Even in another way, maybe we’re just giving something to a friend, but our mind is thinking, “Oh, now they’ll like me.”
How much is our being kind to people, or being generous, done with a pure motivation? And how much of it is done with an ulterior motivation, wanting some ego perks? It’s actually kind of hard to give completely without that expectation of receiving anything in return. But this is exactly what we’re aiming for. Because whenever we give with a motivation to receive we’re actually like the merchant that’s being referred to in the verse. We’re doing business. Okay? So I give you this and then in return:
- You like me.
- Or you give me perks.
- Or I get a good rebirth.
- Or I get wealth in a future life.
- Or…. I get something out of this.
This is one reason why, at the Abbey, we don’t charge for any of the events that we have here. On some of the longer events we ask people to give dana, that supports the entire group being able to come. And so that’s very different than people paying for themselves. We encourage people to ask their friends and family and whoever to contribute to the dana. And very often if people can’t give that, then they just bring whatever they have. But, by and large, people come here for shorter activities and there’s no payment asked of them. Also for the books and so forth that are downstairs, that’s all freely given. That’s because we want to live our lives as ones of generosity, and we want to encourage other people to be generous, too. Because then everybody creates merit. But if you charge for events, you charge for books and things, then it’s doing business. Isn’t it? And at the time of the Buddha, the Buddha never charged anybody to go to any teachings. Everything was freely offered.
And Dharma should not be just for rich people. Healthcare shouldn’t just be for rich people. Food shouldn’t just be for rich people. I think these are things that everybody deserves. And if there’s some way just of giving and then hoping people will give in return then everybody creates the merit that ripens in everybody having what they need. But when you charge and everybody’s doing business then there’s no merit. And then you get the kind of thing of “well let’s see how much we can charge so that people will still come….” And really that’s not so nice. And it really feels much better when you can live your life as a life of generosity.
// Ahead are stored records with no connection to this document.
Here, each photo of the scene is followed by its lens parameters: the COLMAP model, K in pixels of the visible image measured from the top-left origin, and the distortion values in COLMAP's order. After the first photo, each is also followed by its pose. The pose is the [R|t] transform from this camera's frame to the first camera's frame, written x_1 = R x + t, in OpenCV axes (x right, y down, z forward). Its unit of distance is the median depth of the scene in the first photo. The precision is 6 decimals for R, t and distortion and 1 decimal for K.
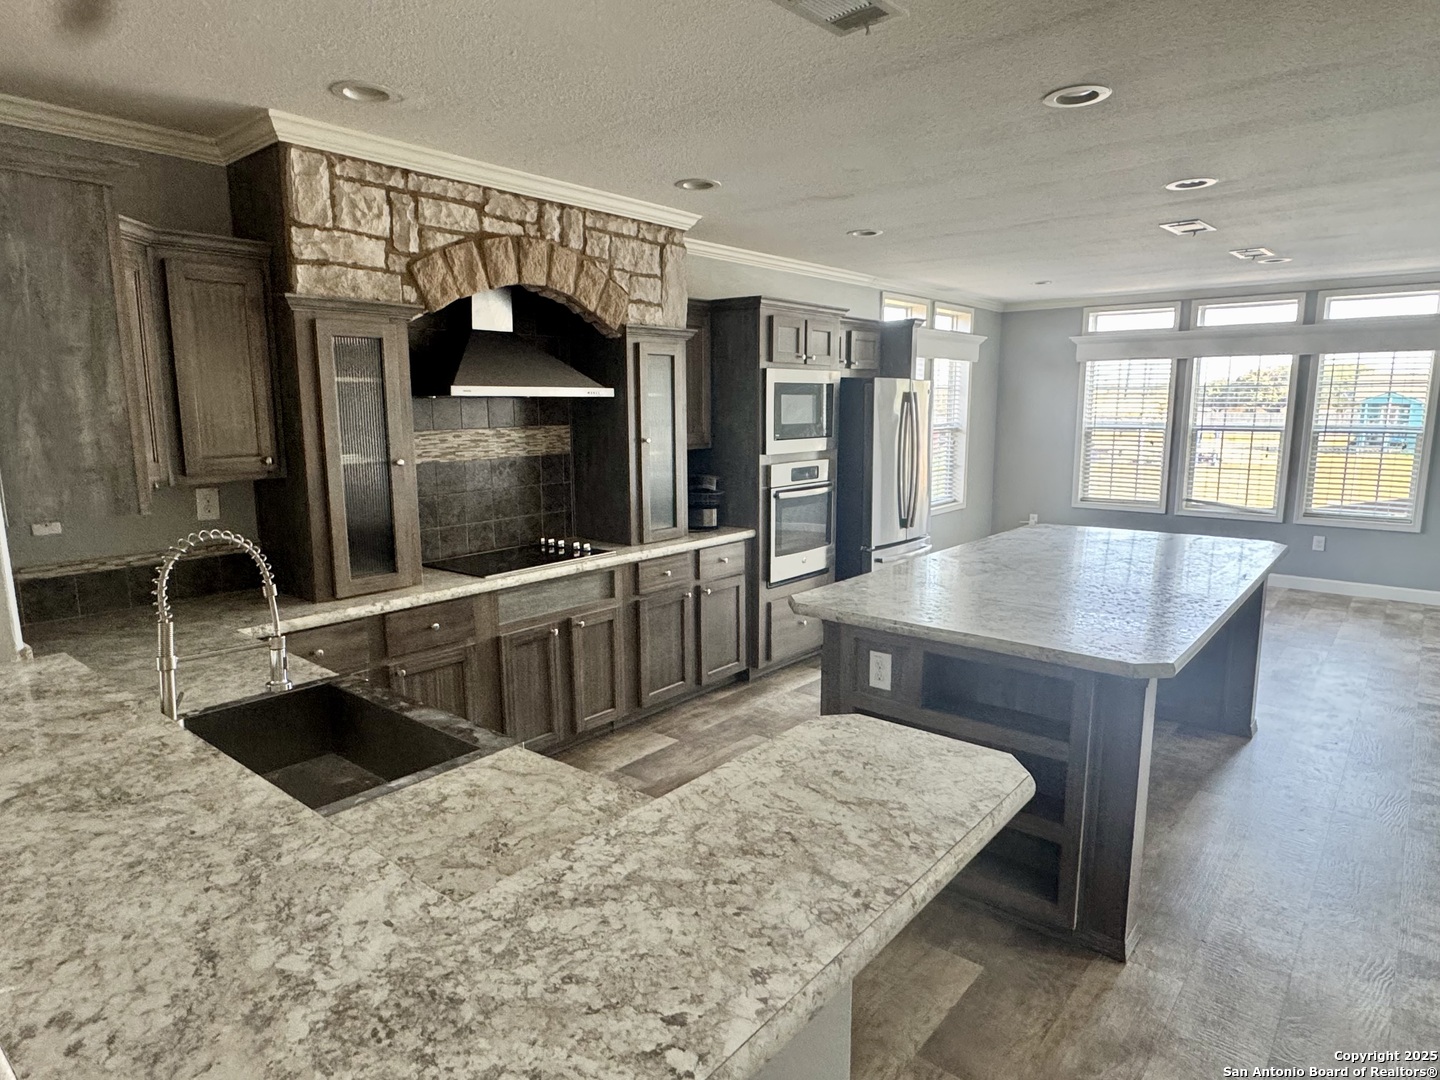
lens RADIAL K [[844.7, 0, 720.0], [0, 844.7, 540.0], [0, 0, 1]] dist [-0.001700, -0.000945]
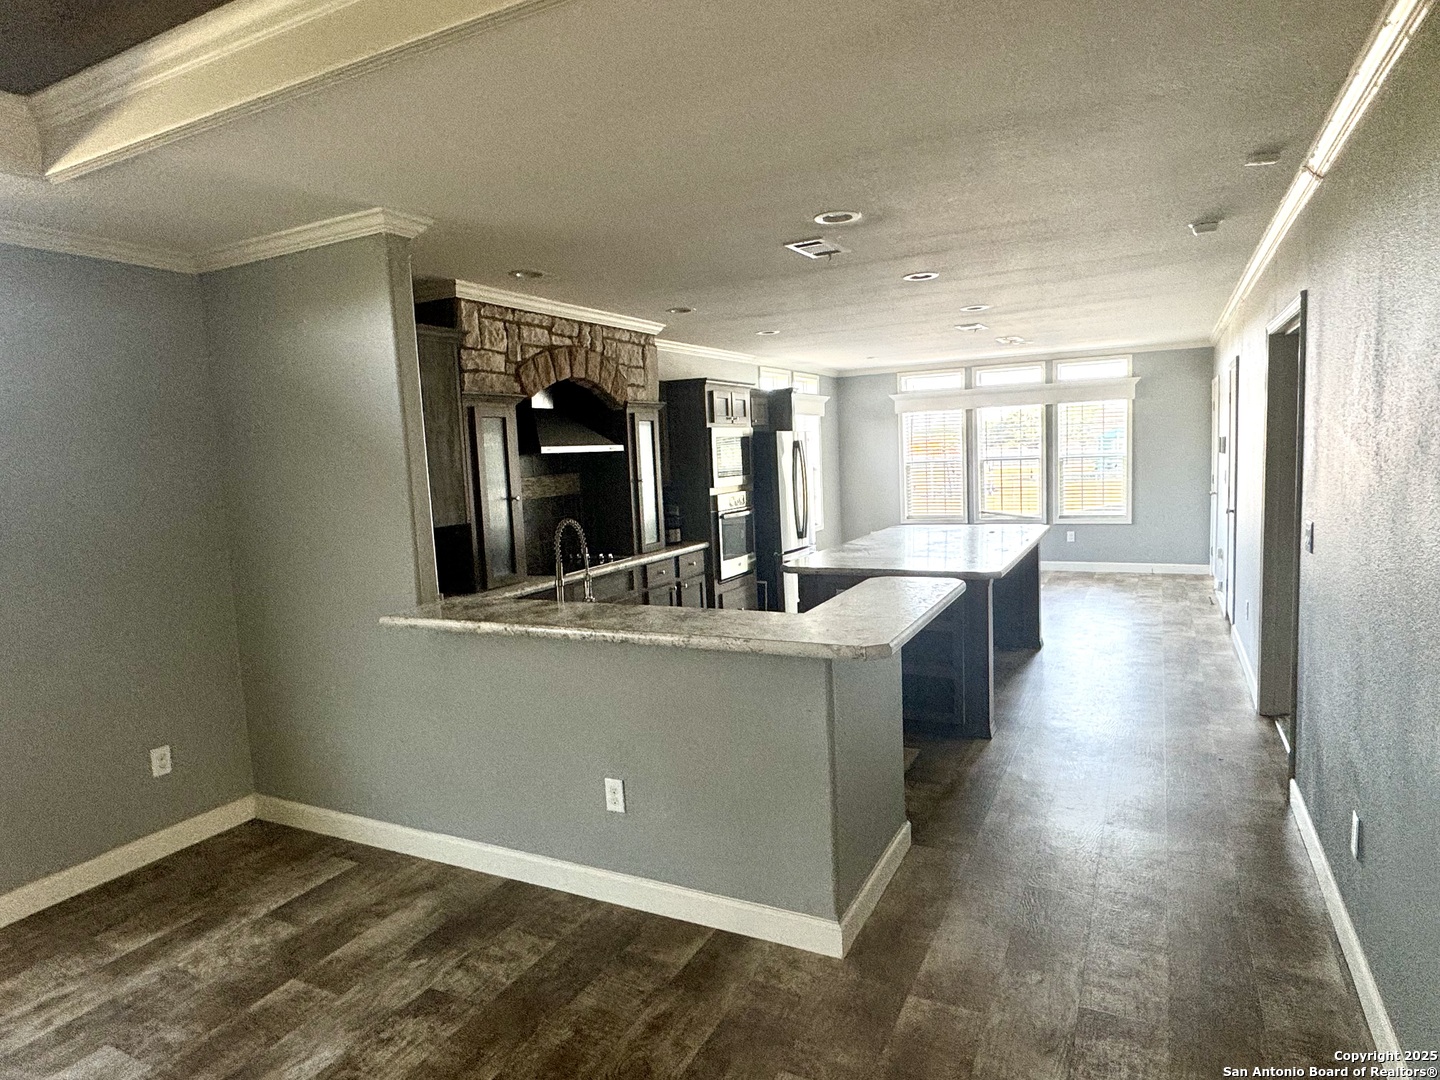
lens RADIAL K [[844.7, 0, 720.0], [0, 844.7, 540.0], [0, 0, 1]] dist [-0.001700, -0.000945]
pose [[0.974304, -0.063826, 0.216005, -0.281634], [0.077437, 0.995471, -0.055139, 0.073734], [-0.211507, 0.070449, 0.974834, -0.425776]]
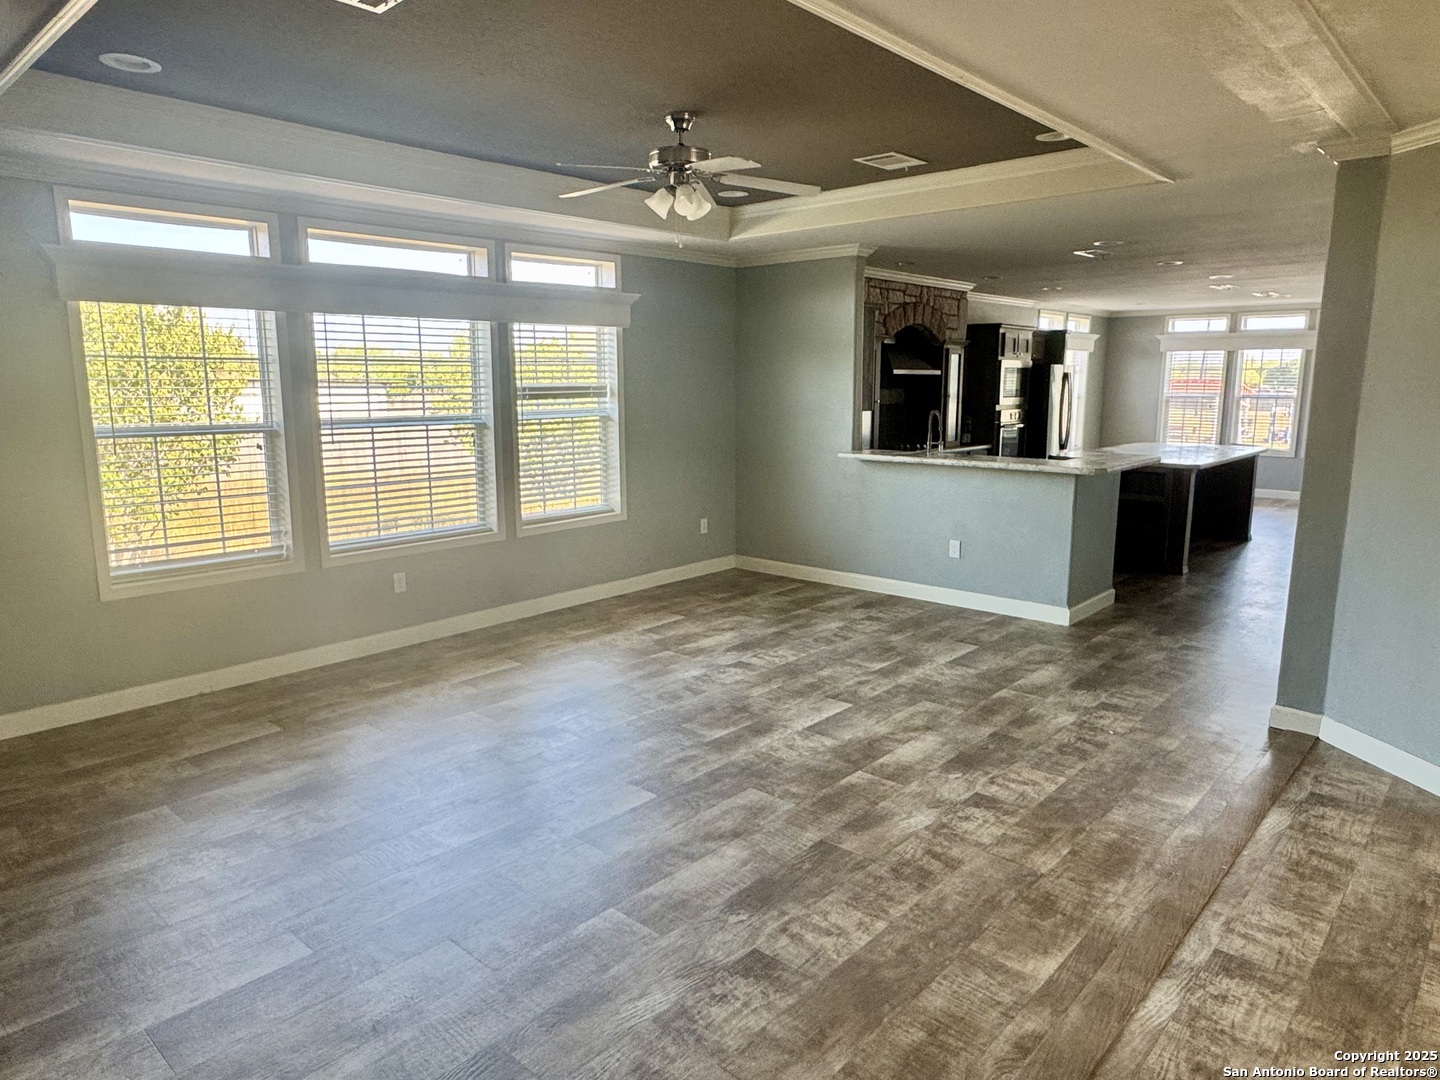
lens RADIAL K [[916.0, 0, 720.0], [0, 916.0, 540.0], [0, 0, 1]] dist [-0.001751, 0.002110]
pose [[0.999332, 0.010338, -0.035043, -0.576939], [-0.009958, 0.999890, 0.011017, 0.217209], [0.035153, -0.010661, 0.999325, -1.268396]]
In line with this, you know, I receive many invitations to go different places to teach, in considering where to go and where not to go, how much dana people give is not one of the criteria I consider. I consider the earnestness of the people who are inviting, and their receptivity to the Dharma.
This can be very difficult sometimes for lay teachers when they are relying on the dana that they receive to feed their family and educate their children and everything. Whereas, being a monastic it’s much easier. We don’t have kids and we don’t have a lot of stuff that lay teachers need to support their regular lifestyle.
But still, as monastics we have to be very careful with our motivation. And so this verse is for everybody to really pay attention to, and try as much as we possibly can to just give and take delight in giving. And that delight we take in giving is actually the “return.” That alone is good enough.
Whether people praise us or not, thank us or not, appreciate us or not, that we place aside. That is not what we’re looking for. But just the satisfaction that arises within ourselves of being able to give. Whether what we’re giving is something big or something small. Just the delight that comes in giving becomes its own reward. That’s what we’re aiming for.